In conclusion, there is compelling evidence to suggest a bidirectional relationship between epilepsy and obesity. Epilepsy patients exhibit a higher susceptibility to obesity compared to the general population, while individuals with obesity may have an increased risk of developing epilepsy. Multiple factors, such as dyslipidemia and inflammatory markers, are likely involved in mediating this association. Therefore, it is imperative for further research to investigate the intricate interplay between these conditions and their underlying influencing factors.

Limitation

This study is subject to several limitations. Firstly, the predominance of case-control and cross-sectional studies, with limited inclusion of cohort studies and randomized controlled trials, impedes the comprehensive establishment of a causal relationship between epilepsy and obesity. Secondly, heterogeneity among studies may arise due to variations in cultural backgrounds, regions, and measurement tools for outcome indicators, potentially impacting research findings. Additionally, factors such as anti-epileptic drugs, dosage regimens, patient activity levels, disease duration, and seizure frequency mentioned in the literature also exert influence on obesity; however, insufficient data hindered meta-analysis.

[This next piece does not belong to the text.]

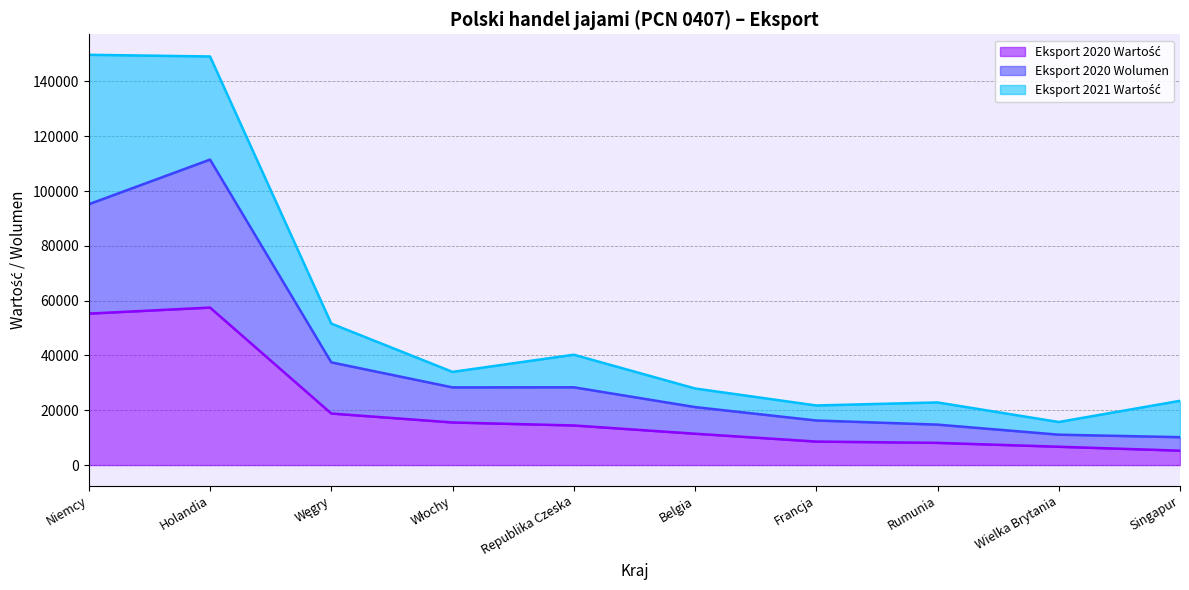

What is the sum of all Eksport 2020 Wolumen values?

374384.6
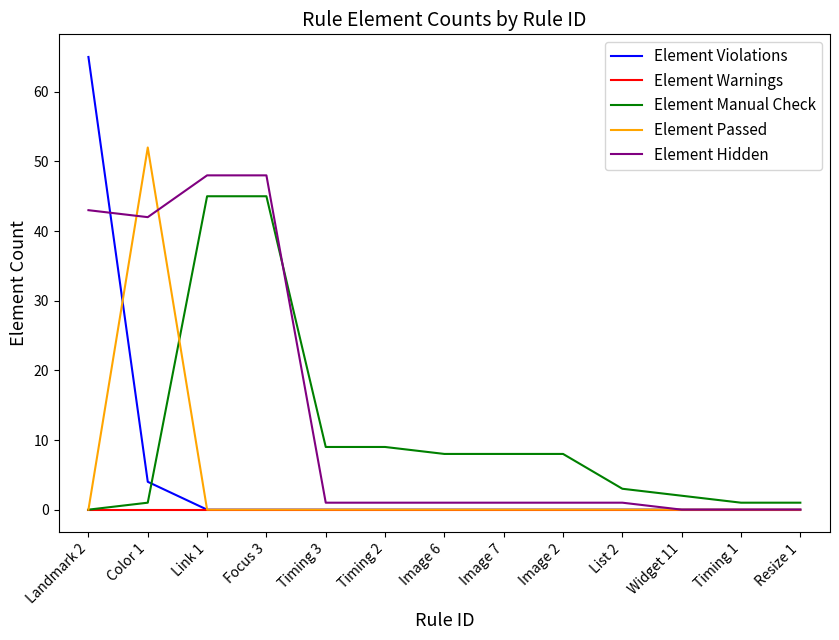

At which label is Element Violations closest to 32?

Color 1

Large-scale prospective studies are warranted to further investigate whether obesity acts as a comorbidity of epilepsy or if it may serve as a trigger for epilepsy onset. Future endeavors should prioritize rational BMI management and individualized medication strategies for patients with epilepsy. These findings hold significant value in highlighting cardiovascular risks among patients while preventing the occurrence and progression of epilepsy while identifying novel therapeutic targets.